Walau demikian, Pelatih Carlos Dunga tetap optimis bahwa Brasil bakal mampu kembali mendominasi dunia sebagaimana yang mereka lakukan bertahun-tahun silam.
timnas brasil
Kekalahan Brasil di babak perempat final Copa America 2015 kemarin dari Paraguay benar-benar membuat para fans dan rakyat mereka merasa kecewa, pasalnya tim Samba sudah menjadi unggulan sejak awal turnamen tersebut digelar, bahkan mereka berhasil finish sebagai Juara Group C. Sayangnya, pada babak perempat final, Brasil gagal di tangan Paraguay lewat drama adu penalti.
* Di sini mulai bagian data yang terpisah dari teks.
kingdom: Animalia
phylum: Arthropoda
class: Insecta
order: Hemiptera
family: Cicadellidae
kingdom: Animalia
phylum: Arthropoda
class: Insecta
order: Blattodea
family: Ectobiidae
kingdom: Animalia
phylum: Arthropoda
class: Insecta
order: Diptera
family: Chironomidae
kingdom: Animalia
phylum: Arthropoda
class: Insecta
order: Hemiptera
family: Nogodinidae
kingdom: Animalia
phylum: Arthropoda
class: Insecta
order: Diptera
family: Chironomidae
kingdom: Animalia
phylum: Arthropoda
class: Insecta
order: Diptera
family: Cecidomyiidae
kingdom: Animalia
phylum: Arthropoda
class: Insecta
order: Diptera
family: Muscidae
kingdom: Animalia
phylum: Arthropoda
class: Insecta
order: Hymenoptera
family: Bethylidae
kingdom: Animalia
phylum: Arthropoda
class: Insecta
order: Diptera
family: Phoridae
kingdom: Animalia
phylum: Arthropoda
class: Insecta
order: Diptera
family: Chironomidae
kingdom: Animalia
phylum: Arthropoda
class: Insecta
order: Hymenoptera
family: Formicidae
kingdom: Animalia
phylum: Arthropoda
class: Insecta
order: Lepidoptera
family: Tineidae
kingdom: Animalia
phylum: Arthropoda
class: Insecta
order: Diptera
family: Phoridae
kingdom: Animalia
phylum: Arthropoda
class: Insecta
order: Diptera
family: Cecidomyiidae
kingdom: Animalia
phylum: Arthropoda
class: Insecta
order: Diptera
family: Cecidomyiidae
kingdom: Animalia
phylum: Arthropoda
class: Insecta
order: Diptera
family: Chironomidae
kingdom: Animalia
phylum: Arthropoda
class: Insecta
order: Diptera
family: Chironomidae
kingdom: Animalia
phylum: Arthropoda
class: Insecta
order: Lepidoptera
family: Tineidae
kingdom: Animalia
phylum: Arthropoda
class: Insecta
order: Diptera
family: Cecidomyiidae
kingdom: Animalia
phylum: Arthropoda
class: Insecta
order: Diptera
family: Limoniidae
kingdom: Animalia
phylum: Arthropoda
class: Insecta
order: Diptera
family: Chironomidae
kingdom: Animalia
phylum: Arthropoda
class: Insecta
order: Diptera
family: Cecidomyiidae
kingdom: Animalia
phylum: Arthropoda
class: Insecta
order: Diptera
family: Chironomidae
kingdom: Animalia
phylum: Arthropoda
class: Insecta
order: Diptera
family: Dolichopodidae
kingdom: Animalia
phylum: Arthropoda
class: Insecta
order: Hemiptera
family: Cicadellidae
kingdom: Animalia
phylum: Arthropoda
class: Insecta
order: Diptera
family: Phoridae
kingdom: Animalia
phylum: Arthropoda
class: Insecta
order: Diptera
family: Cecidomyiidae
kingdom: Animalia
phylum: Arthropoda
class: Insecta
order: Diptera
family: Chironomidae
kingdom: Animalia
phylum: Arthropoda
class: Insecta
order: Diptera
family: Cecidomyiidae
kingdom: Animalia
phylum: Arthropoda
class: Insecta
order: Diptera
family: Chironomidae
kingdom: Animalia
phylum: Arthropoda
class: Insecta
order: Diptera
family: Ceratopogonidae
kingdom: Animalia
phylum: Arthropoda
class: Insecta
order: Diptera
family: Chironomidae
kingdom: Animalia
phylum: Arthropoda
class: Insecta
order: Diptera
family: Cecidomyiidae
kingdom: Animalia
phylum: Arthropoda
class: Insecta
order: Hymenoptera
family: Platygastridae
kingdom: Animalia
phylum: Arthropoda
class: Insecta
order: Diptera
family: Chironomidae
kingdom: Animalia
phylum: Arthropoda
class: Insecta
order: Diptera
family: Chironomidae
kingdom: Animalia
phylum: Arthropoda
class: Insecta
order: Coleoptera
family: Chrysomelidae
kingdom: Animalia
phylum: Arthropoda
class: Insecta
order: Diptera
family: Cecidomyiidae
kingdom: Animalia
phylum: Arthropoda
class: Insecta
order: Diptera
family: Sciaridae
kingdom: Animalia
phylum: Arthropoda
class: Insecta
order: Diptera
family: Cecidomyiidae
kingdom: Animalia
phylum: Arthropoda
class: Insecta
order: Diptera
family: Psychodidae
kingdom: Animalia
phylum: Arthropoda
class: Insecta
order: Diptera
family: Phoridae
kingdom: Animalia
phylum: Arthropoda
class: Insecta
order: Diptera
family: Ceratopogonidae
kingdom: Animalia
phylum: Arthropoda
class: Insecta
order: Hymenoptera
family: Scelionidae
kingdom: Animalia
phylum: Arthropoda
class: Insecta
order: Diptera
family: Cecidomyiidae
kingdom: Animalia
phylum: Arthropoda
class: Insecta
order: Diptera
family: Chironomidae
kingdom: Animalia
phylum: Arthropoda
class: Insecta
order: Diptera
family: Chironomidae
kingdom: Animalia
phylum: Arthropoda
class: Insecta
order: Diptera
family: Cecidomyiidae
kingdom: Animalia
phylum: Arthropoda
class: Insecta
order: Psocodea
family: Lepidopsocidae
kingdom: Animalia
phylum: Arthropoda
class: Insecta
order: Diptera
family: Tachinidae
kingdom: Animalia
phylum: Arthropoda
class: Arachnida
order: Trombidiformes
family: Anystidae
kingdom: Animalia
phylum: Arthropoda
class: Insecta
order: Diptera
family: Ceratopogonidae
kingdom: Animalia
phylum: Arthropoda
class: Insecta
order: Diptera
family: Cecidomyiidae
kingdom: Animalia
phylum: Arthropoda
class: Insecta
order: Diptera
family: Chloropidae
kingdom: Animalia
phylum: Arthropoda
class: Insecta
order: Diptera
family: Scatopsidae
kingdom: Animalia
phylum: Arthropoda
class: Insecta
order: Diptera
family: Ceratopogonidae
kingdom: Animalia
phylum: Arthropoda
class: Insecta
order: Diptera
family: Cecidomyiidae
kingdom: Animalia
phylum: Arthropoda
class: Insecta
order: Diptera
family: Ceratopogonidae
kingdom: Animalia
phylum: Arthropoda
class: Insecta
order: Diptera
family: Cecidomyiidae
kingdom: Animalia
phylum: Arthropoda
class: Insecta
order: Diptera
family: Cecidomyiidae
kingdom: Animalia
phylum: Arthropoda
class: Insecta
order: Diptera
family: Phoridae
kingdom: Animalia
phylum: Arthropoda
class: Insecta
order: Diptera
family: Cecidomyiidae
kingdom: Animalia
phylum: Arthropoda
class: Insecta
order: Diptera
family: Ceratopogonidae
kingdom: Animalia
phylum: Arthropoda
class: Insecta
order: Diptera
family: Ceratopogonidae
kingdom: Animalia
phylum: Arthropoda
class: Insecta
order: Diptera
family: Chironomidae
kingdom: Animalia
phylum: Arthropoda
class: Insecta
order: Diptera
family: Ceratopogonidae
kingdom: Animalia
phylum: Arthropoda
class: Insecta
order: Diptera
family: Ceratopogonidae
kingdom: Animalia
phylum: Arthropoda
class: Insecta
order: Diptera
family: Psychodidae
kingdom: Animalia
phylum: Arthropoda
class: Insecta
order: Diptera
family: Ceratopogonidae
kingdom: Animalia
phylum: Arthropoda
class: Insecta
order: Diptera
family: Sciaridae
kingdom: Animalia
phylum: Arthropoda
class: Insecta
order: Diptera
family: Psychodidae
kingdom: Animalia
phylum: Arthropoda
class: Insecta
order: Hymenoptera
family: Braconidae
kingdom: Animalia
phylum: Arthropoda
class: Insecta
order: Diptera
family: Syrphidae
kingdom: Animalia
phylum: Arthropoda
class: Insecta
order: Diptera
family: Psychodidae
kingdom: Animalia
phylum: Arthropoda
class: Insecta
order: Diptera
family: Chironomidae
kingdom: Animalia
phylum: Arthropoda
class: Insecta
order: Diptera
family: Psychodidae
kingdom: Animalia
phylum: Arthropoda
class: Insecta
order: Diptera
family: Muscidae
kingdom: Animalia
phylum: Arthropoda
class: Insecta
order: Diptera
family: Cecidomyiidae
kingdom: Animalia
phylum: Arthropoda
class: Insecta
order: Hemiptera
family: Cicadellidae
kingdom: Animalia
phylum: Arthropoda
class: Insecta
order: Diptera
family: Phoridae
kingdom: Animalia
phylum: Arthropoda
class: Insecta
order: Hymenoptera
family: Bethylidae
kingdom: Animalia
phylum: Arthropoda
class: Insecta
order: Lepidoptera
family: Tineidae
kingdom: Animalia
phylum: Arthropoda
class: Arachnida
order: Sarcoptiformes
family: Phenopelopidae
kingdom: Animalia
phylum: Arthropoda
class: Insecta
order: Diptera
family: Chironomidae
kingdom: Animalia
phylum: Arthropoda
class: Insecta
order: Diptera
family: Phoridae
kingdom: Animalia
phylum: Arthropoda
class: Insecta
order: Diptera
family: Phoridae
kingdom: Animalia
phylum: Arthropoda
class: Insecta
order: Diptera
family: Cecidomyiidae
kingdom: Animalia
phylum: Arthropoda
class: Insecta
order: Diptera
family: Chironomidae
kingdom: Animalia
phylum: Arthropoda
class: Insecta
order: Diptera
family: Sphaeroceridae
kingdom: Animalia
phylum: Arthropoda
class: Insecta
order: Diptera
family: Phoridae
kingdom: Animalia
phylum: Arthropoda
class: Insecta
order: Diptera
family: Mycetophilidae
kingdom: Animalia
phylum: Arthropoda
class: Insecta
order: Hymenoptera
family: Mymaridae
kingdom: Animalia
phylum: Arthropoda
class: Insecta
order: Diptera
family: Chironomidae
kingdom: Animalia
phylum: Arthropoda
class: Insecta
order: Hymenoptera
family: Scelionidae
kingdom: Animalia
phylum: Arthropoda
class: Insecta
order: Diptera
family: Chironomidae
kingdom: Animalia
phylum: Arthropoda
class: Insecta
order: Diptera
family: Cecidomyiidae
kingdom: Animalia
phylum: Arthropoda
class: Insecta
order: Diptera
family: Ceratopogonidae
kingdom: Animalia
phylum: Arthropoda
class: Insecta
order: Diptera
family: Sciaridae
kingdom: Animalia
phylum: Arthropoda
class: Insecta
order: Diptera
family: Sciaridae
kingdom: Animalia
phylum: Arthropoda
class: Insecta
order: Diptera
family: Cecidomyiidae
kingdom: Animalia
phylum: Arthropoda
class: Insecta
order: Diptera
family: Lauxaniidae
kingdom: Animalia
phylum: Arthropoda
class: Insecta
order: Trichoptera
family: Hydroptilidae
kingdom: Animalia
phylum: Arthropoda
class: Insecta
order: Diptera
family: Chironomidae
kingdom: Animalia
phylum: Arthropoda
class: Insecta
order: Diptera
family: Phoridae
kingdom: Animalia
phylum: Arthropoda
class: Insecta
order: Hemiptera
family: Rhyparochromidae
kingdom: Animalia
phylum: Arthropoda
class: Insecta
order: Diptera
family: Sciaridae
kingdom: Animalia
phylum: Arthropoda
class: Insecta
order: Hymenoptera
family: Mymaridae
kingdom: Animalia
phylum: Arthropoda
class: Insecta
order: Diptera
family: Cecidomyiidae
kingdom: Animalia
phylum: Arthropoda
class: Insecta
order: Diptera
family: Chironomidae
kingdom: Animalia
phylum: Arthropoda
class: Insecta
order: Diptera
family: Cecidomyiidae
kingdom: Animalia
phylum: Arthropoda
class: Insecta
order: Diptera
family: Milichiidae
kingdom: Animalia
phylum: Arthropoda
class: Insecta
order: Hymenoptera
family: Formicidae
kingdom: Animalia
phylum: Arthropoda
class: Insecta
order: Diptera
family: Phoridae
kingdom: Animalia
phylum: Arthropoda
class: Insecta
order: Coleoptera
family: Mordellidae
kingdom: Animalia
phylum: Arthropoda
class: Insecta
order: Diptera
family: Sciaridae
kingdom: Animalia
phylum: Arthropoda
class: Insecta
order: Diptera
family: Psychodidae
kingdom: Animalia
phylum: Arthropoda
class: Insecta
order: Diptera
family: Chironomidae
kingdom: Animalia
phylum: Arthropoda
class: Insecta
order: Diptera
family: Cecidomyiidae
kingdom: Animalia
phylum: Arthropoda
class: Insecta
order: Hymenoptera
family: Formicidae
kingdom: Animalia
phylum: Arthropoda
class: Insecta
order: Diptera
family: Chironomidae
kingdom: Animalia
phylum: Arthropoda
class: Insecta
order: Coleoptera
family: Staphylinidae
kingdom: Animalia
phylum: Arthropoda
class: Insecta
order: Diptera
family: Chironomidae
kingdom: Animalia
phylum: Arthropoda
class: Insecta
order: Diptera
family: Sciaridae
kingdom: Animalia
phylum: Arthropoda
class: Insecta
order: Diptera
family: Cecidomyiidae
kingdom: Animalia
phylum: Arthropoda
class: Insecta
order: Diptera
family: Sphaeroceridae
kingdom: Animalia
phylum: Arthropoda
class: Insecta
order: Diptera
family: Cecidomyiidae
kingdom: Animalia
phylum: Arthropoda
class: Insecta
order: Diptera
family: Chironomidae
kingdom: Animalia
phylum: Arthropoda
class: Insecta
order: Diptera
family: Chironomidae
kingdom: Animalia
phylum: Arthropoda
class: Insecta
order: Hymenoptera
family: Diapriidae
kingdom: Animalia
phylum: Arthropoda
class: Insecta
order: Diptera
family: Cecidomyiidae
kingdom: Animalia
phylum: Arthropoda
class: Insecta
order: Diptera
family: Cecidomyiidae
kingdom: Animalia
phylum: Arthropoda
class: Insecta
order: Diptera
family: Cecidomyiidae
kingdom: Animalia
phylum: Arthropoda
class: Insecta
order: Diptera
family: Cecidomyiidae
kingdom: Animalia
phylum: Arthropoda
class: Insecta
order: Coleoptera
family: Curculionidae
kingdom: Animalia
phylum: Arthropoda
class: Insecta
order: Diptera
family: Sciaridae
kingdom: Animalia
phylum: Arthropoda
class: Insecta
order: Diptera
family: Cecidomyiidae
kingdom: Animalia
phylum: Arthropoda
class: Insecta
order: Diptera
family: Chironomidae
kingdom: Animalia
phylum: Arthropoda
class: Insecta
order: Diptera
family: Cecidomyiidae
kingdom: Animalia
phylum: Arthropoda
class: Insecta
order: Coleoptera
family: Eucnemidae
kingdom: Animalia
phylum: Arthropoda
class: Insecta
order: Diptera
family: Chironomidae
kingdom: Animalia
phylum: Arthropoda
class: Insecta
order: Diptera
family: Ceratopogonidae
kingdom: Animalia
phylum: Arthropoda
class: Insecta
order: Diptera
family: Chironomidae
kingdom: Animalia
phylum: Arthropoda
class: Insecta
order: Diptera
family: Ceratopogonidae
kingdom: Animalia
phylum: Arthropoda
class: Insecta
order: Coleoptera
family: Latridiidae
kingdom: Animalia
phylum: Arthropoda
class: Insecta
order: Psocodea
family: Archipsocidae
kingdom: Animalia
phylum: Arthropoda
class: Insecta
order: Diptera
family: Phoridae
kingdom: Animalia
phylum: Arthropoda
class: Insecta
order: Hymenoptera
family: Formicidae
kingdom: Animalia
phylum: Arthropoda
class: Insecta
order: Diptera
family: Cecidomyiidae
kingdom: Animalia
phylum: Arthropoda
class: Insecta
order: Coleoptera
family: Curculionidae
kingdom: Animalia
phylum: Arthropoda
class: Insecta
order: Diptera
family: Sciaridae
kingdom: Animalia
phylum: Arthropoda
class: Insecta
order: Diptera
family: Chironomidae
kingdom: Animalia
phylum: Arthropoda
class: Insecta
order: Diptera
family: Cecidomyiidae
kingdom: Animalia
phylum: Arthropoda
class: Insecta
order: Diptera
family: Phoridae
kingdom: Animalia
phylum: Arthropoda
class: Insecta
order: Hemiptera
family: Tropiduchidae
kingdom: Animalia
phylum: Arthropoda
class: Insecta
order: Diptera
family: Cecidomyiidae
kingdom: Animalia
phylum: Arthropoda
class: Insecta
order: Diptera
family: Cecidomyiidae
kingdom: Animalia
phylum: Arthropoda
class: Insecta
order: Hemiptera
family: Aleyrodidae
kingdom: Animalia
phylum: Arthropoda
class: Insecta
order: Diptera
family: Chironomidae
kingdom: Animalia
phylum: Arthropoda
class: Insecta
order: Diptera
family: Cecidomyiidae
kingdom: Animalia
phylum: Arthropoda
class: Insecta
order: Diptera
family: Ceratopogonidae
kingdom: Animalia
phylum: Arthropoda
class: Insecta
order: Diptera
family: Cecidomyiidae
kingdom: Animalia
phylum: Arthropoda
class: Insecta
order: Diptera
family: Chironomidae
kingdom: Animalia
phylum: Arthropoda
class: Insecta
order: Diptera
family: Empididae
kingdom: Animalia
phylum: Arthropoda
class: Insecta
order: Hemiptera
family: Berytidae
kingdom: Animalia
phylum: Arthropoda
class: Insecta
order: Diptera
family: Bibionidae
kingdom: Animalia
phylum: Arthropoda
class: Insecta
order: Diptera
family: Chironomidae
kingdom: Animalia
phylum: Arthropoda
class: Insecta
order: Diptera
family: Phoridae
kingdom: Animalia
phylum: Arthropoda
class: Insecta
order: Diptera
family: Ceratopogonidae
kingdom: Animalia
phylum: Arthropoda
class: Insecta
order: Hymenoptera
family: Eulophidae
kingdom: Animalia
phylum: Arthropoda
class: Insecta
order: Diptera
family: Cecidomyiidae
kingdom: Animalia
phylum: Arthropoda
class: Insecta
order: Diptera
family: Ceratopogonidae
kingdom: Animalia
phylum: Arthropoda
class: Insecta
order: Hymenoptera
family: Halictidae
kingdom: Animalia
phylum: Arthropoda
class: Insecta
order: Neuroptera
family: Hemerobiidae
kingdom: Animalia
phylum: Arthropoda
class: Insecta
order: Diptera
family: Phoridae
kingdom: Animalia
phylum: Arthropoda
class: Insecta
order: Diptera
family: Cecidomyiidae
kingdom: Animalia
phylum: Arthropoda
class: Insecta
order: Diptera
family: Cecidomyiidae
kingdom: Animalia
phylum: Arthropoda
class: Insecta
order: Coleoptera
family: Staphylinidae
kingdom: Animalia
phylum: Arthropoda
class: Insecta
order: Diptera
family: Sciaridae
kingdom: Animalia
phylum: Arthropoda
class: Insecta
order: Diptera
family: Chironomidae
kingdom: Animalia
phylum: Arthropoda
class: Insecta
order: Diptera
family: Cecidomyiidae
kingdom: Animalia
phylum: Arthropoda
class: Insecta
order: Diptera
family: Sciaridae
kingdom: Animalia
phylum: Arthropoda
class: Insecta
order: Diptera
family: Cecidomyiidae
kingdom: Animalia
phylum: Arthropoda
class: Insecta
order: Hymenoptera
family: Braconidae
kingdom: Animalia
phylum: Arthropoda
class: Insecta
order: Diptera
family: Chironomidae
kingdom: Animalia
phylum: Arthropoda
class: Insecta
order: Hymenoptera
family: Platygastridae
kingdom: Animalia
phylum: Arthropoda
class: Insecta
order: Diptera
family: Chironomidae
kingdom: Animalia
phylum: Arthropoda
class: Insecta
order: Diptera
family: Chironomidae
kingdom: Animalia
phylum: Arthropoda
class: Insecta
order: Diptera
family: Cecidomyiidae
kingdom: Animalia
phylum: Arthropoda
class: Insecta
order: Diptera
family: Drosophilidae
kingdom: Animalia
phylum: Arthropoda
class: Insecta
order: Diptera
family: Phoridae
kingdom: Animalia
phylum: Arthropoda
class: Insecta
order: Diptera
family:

Kegagalan tersebut diduga pelatih Carlos Dunga sebagai traumatis para pemain akan kegagalan di ajang Piala Dunia 2014 lalu, ketika Tim samba dikalahkan Jerman dengan skor telak 1-7 pada laga semifinal.

“8 Juli adalah tanggal yang akan terus membekas bagi kami, sepertinya halnya tahun 1950 silam. Tragedi menyakitkan itu juga punya arti yang sama dengan kesuksesan Brasil dalam menjadi juara lima kali Piala Dunia”

“Meski demikian, kami harus tetap bisa meningkatkan Performa, dengan segala kerendahan hati, kami yakin bisa mengembalikan dominasi Brasil di Sepakbola Dunia, namun harus diakui bahwa misi ini adalah misi yang tidak mudah, kami harus mengambil sisi positifnya. Kami tidak bisa terus menerus raih kemenangan, tapi kami harus tetap melangkah maju” Ujar Pelatih Carlos Dunga kepada Globo Esporte.

Adapun Dunga ditunjuk kembali untuk menangani Timnas Brasil setelah kegagalan Luis Felipe Scolari di piala Dunia tahun lalu yang akhirnya berujung pemecatan.